-- Data under study follows --

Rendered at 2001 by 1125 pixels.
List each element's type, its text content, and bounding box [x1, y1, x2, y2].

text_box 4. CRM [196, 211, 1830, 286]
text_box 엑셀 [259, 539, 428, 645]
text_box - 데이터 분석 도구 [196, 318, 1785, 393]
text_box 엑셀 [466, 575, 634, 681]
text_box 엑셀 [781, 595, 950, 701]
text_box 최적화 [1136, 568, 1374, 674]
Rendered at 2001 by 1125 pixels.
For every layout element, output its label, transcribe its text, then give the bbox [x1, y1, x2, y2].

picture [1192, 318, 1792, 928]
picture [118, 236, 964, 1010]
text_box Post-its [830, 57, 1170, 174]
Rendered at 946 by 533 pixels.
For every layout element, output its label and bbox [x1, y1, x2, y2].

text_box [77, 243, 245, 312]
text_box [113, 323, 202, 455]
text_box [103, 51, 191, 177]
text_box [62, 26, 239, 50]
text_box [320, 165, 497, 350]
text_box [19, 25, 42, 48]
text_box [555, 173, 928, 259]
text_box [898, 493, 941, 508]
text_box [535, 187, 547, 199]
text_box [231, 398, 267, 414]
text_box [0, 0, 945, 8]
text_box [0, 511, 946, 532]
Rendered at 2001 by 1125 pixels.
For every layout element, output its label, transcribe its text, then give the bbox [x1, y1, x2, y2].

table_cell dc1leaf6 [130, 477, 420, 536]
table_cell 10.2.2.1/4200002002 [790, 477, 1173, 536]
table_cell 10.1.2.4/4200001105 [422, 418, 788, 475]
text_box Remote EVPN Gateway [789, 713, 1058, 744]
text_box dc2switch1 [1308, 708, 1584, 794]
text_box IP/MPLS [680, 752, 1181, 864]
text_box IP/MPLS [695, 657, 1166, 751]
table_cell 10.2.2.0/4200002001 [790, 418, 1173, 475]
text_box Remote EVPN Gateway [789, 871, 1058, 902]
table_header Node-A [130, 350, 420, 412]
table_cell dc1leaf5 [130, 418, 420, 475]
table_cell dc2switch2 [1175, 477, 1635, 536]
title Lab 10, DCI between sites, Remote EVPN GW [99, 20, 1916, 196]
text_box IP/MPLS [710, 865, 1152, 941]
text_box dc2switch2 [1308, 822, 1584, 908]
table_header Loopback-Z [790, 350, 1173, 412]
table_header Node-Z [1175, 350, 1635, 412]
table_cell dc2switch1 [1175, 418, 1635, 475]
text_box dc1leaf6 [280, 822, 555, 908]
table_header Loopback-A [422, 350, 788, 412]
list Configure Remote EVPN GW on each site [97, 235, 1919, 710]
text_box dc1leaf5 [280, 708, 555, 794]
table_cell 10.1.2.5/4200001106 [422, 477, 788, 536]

-- Data under study concluded --

Action item:
What you return must match the entries exactly, word for word.

Solution to this task:
Rendered at 2001 by 1125 pixels.
List each element's type, its text content, and bounding box [x1, y1, x2, y2].

text_box 4. CRM [196, 211, 1830, 286]
text_box 엑셀 [259, 539, 428, 645]
text_box - 데이터 분석 도구 [196, 318, 1785, 393]
text_box 엑셀 [466, 575, 634, 681]
text_box 엑셀 [781, 595, 950, 701]
text_box 최적화 [1136, 568, 1374, 674]
Rendered at 2001 by 1125 pixels.
For every layout element, output its label, transcribe its text, then give the bbox [x1, y1, x2, y2].

picture [1192, 318, 1792, 928]
picture [118, 236, 964, 1010]
text_box Post-its [830, 57, 1170, 174]
Rendered at 946 by 533 pixels.
For every layout element, output its label and bbox [x1, y1, x2, y2].

text_box [77, 243, 245, 312]
text_box [113, 323, 202, 455]
text_box [103, 51, 191, 177]
text_box [62, 26, 239, 50]
text_box [320, 165, 497, 350]
text_box [19, 25, 42, 48]
text_box [555, 173, 928, 259]
text_box [898, 493, 941, 508]
text_box [535, 187, 547, 199]
text_box [231, 398, 267, 414]
text_box [0, 0, 945, 8]
text_box [0, 511, 946, 532]
Rendered at 2001 by 1125 pixels.
For every layout element, output its label, transcribe its text, then give the bbox [x1, y1, x2, y2].

table_cell dc1leaf6 [130, 477, 420, 536]
table_cell 10.2.2.1/4200002002 [790, 477, 1173, 536]
table_cell 10.1.2.4/4200001105 [422, 418, 788, 475]
text_box Remote EVPN Gateway [789, 713, 1058, 744]
text_box dc2switch1 [1308, 708, 1584, 794]
text_box IP/MPLS [680, 752, 1181, 864]
text_box IP/MPLS [695, 657, 1166, 751]
table_cell 10.2.2.0/4200002001 [790, 418, 1173, 475]
text_box Remote EVPN Gateway [789, 871, 1058, 902]
table_header Node-A [130, 350, 420, 412]
table_cell dc1leaf5 [130, 418, 420, 475]
table_cell dc2switch2 [1175, 477, 1635, 536]
title Lab 10, DCI between sites, Remote EVPN GW [99, 20, 1916, 196]
text_box IP/MPLS [710, 865, 1152, 941]
text_box dc2switch2 [1308, 822, 1584, 908]
table_header Loopback-Z [790, 350, 1173, 412]
table_header Node-Z [1175, 350, 1635, 412]
table_cell dc2switch1 [1175, 418, 1635, 475]
text_box dc1leaf6 [280, 822, 555, 908]
table_header Loopback-A [422, 350, 788, 412]
list Configure Remote EVPN GW on each site [97, 235, 1919, 710]
text_box dc1leaf5 [280, 708, 555, 794]
table_cell 10.1.2.5/4200001106 [422, 477, 788, 536]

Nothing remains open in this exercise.